Como nossos bichos de estimação se tornam eternos

 
Como nossos bichos de estimação se tornam eternos

Pingo partiu. Era idoso, foi acometido por uma doença grave e apesar dos esforços dos profissionais que o atenderam no hospital veterinário público, ele se foi. A médica que o tratou, vendo a comoção dos tutores, chorou com eles. Depois, mandou à família uma cartinha de despedida em nome de Pingo. Papel timbrado do hospital, assinatura com a marca da patinha; pode ser até uma rotina, mas, sem dúvida, conforta quem recebe.

E, certamente, disse tudo o que o cachorrinho diria, se pudesse olhar nos olhos de seus tutores uma última vez (a cartinha está no fim deste texto). Nós, os amantes de cachorros, sabemos que eles falam. Com os olhos, com o abanar do rabo, com grunhidos carinhosos, com a cabeça apoiada gentilmente em nossos joelhos e tantos outros gestos que transformam nossos dias, tornando-os mais leves.

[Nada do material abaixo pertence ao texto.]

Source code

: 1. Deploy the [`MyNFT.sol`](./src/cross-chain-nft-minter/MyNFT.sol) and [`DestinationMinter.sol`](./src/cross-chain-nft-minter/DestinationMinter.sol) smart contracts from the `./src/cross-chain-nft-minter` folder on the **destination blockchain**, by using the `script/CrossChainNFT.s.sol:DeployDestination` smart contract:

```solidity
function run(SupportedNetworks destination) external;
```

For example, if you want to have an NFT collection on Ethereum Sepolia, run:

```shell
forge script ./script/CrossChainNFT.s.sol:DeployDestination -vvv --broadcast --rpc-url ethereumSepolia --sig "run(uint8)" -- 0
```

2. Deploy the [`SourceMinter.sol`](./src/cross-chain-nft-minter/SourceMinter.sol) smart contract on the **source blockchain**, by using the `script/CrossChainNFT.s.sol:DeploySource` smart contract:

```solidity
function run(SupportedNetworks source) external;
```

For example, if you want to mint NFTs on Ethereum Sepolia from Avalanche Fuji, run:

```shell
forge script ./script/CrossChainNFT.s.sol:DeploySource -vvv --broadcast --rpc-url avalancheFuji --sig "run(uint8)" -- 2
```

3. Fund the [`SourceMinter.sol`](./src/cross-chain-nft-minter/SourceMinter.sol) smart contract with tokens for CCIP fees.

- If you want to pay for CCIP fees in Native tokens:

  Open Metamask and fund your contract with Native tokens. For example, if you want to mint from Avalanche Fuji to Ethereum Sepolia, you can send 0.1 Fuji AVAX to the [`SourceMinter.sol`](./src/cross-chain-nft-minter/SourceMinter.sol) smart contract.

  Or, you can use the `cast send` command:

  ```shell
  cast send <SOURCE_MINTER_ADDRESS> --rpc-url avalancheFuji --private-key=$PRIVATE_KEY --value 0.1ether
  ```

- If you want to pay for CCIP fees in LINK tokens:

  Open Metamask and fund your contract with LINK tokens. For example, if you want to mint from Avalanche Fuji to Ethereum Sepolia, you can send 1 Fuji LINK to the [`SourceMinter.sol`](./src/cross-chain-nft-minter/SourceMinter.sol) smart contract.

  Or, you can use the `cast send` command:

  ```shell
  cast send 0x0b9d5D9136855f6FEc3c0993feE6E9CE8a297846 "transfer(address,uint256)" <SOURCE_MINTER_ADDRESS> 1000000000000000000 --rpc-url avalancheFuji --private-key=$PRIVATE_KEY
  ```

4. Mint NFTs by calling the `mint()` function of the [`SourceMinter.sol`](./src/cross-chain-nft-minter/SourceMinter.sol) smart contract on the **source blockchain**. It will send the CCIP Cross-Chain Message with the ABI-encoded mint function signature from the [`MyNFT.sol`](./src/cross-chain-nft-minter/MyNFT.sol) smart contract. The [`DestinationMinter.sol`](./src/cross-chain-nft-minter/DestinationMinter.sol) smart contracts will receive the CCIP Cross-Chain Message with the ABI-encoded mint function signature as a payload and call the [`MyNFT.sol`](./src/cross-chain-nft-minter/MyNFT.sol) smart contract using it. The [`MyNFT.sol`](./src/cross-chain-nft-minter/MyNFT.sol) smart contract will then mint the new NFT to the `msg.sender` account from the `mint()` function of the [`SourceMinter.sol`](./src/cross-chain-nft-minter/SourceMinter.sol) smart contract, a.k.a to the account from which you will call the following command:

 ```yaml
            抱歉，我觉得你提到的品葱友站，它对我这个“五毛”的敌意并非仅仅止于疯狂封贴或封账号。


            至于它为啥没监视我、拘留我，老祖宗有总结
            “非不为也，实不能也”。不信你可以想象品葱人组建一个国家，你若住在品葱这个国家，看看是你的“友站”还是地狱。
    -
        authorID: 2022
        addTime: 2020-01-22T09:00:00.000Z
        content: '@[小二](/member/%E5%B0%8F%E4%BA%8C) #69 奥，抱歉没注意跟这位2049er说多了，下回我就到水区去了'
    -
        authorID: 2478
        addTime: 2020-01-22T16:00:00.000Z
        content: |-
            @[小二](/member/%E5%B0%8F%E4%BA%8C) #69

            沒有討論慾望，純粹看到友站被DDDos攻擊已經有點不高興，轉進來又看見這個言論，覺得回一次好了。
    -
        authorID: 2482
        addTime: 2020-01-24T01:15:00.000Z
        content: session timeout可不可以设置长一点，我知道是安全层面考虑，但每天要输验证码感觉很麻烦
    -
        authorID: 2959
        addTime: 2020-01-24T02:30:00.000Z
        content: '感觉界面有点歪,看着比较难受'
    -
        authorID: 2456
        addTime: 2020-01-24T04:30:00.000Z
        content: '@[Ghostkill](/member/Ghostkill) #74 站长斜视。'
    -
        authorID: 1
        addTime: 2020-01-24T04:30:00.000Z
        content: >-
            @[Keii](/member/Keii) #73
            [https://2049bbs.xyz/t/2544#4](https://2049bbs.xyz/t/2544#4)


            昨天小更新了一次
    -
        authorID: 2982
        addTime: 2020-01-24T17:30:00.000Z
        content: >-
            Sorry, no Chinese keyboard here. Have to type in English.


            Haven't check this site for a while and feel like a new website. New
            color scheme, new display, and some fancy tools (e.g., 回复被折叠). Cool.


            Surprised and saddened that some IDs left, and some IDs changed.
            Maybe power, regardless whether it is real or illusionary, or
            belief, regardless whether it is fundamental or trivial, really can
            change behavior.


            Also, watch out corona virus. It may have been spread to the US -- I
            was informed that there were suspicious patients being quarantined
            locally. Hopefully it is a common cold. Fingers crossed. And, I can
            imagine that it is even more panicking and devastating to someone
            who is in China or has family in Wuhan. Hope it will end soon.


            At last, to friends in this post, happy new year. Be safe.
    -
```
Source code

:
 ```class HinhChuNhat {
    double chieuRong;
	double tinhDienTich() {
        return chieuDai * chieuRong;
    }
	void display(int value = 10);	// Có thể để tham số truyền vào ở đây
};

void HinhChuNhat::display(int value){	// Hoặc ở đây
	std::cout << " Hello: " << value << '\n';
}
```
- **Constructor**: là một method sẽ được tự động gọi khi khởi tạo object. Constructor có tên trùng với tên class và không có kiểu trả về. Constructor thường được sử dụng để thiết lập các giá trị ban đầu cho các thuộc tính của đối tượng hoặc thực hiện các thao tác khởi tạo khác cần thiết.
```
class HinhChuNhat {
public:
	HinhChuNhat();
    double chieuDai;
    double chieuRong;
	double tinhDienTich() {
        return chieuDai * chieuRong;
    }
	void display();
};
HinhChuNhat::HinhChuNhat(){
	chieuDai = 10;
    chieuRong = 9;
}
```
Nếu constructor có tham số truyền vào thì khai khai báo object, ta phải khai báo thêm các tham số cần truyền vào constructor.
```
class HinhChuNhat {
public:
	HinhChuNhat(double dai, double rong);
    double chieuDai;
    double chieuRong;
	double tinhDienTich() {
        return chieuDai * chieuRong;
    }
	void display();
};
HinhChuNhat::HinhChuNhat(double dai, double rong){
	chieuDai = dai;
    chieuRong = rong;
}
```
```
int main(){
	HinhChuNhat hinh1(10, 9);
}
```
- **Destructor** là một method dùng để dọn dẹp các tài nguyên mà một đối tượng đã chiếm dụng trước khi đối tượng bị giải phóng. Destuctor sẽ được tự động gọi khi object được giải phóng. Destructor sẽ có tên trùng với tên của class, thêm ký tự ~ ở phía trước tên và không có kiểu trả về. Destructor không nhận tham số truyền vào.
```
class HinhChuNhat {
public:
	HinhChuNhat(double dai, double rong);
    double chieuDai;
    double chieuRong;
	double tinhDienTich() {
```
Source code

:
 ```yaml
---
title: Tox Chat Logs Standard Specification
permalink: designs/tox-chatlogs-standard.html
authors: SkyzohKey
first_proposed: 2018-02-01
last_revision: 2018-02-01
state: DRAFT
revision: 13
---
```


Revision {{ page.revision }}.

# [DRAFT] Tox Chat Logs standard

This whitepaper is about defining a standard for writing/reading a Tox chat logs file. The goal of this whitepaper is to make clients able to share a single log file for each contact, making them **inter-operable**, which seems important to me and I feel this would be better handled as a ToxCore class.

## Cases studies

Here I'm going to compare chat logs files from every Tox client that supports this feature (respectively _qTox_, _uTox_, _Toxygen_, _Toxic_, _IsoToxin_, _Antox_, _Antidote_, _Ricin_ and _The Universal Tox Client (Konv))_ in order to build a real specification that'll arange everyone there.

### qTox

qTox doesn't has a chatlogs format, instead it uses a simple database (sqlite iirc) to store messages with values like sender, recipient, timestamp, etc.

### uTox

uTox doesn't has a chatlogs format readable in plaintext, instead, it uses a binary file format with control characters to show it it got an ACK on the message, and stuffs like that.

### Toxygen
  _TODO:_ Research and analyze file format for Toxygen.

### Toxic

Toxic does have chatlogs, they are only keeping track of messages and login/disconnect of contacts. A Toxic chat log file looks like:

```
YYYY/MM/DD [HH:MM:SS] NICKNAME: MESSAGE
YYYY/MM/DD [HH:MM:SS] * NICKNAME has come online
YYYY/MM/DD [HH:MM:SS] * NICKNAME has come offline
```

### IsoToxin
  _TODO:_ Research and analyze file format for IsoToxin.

Eu fiquei sabendo da linda história de Pingo - sim, é linda porque ele viveu e partiu amando e sendo amado - através de um amigo que a leu em uma rede social. Minha paixão pelos arteiros peludos é bem conhecida. Ele achou a história de Pingo comovente e, ainda, que ela poderia ser contada para mais pessoas.

Em meio a dias tão difíceis nesse mundão de meu Deus, falar de amor é uma dádiva e não pode haver amor mais puro do que esse ofertado a nós pelos bichos de estimação. E, lendo a despedida de Pingo com cisco nos olhos, foi impossível não me lembrar dos muitos amigos-cães que já passaram por minha vida.

Seriam muitas boas histórias para relatar, das mais tristes às mais divertidas, mas estamos falando aqui sobre partidas e incentivada pela cartinha de Pingo escolhi homenagear todos os meus pets com a história do primeiro animalzinho que tive, uma cadelinha pequinês, malhadinha de preto e branco, à moda de uma vaca holandesa.

Ela foi trazida a mim pelo meu tio Nêne. Um argentino bonachão e divertido, casado com a tia Nora. Bolinha foi o nome que dei a ela (sem julgamentos, rs, eu tinha sete anos e ela parecia mesmo uma bolinha de pelos quando chegou).

Bolinha foi minha primeira companhia de quatro patas e a alegria da infância de uma filha única - eu. Ela se aconchegava aos meus pés enquanto eu lia, me acordava de manhã encostando o focinho gelado em meu nariz, me esperava ao portão no horário em que eu voltava da escola. Juntas, vivemos a melhor vida que pudemos, até outubro de 1982.

Uma carona na cauda do cometa

Morávamos perto da escola em que eu estudava. Após uma curta caminhada, por volta das 22h30, eu a encontrava à minha espera, apesar da idade avançada para um cachorro; cerca de 13 anos. Minha mãe a deixava sair de casa, pois ela ficava inquieta quando se aproximava a hora do meu retorno.

Naquele dia, ela não parecia muito bem de saúde, mas quarenta anos atrás não havia acesso fácil às clínicas veterinárias para famílias que não tivessem dinheiro de sobra. Hospital veterinário público até hoje é coisa rara. Assim, não sabemos o que ela tinha. Só estava muito quieta e não queria comer.

Mesmo assim, perto da minha hora de chegar em casa ela foi para o portão como sempre. Porém, quando cheguei ela não estava. Por certo passou pelas grades e fugiu pela noite afora.

Angustiada, percorri as ruas próximas de casa procurando por ela. Nada. Quase não dormi e logo que o dia amanheceu voltamos a procurá-la. Nos dias seguintes continuei fazendo caminhadas em busca dela. Em vão. Passado algum tempo, fui perdendo a esperança e me conformando.

Na época, me disseram que os cachorros quando pressentem que vão morrer fogem de casa para poupar seus tutores do momento final. Na verdade, quando podem, eles fogem para se esconder respondendo ao instituto animal, somente. Mas eu me apeguei a isso para me confortar.

No dia em que ela desapareceu, a notícia em destaque no noticiário era a primeira observação do cometa Halley, em um telescópio poderoso do Observatório de Monte Palomar, na Califórnia. Gosto de pensar que ela pegou carona na cauda daquele cometa e voltou para casa, para o céu dos bichos de estimação. Eu não sei onde fica, mas acredito que Bolinha brinca por lá em campos floridos, junto com todos os meus outros cachorros que também já partiram, e, um dia quem sabe, nos reencontraremos. Talvez ela me aguarde no portão desse lugar.

Pingo também deve estar por lá agora à espera de seus tutores. Porque essa troca de tanto amor incondicional os faz eternos.